● Objectif
Veuillez dire si chacun des énoncés suivants concorde avec la description du poisson ci-dessous, en répondant par oui ou par non et en citant les mots exacts de la description qui tranchent : 1. Les écailles sont grandes et bien visibles. 2. La nageoire caudale est fourchue. 3. La petite tache noire se trouve à la partie supérieure de l’opercule.

● Texte extrait
--
Le profil de la tête chez les adultes présente une légère concavité à la hauteur des yeux ce qui le distingue d’espèces analogues appartenant au genre Alectis. Le profil de la partie terminale du corps est presque triangulaire.
Les écailles, véritablement minuscules, sont presque invisibles et insérées dans la peau. La ligne latérale, de ce fait, ressort de façon très nette. Elle est fortement recourbée vers le haut dans la partie antérieure du poisson.
Les deux nageoires dorsales sont rapprochées et comportent 7 rayons épineux et 18 à 20 rayons mous. La nageoire anale a 3 rayons épineux et 15 à 20 rayons inermes. Les nageoires pelviennes ont 1 rayon épineux et 5 rayons mous.
Les nageoires pectorales sont falciformes, la nageoire caudale est fourchue et le pédoncule caudal long et étroit, ce qui correspond aux attributs caractéristiques d’un nageur rapide.
La livrée a une couleur argentée avec des reflets verts sur le dos. Celui-ci est parsemé d’une petite série de points foncés parfois peu visibles. La livrée présente d’autre part une petite tache noire caractéristique à la partie supérieure de l’opercule.
--
(Entrées de données enregistrées)
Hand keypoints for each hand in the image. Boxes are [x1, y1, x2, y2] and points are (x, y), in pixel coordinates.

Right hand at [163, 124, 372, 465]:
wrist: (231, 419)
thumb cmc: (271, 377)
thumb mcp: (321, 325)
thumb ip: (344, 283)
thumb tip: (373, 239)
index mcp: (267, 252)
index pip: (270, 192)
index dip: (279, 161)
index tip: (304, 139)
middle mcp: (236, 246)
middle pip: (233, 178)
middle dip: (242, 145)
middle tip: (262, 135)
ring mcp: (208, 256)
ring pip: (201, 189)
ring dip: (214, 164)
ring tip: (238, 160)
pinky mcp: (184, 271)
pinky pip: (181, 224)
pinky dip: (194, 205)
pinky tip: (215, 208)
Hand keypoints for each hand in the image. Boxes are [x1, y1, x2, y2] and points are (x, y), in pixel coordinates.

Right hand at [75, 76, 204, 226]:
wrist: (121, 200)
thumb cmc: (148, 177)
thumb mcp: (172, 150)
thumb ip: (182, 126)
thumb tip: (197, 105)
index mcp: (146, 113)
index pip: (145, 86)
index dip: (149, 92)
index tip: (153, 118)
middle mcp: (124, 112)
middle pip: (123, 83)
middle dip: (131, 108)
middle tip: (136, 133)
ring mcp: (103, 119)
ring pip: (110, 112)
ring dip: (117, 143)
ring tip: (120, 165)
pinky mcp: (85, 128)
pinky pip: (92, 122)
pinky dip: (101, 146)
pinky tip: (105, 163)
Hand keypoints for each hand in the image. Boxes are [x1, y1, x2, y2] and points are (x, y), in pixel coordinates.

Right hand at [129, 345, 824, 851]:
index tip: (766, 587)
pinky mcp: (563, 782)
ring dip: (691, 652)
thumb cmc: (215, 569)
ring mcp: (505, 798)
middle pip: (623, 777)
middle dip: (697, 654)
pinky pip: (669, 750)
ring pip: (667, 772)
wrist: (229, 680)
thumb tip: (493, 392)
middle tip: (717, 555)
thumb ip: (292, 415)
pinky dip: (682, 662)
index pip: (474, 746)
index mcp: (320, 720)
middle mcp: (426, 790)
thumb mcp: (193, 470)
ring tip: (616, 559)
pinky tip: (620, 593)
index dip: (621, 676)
--
● Réponse proposée
1. Non : « Les écailles, véritablement minuscules, sont presque invisibles et insérées dans la peau. »
2. Oui : « la nageoire caudale est fourchue »
3. Oui : « une petite tache noire caractéristique à la partie supérieure de l’opercule »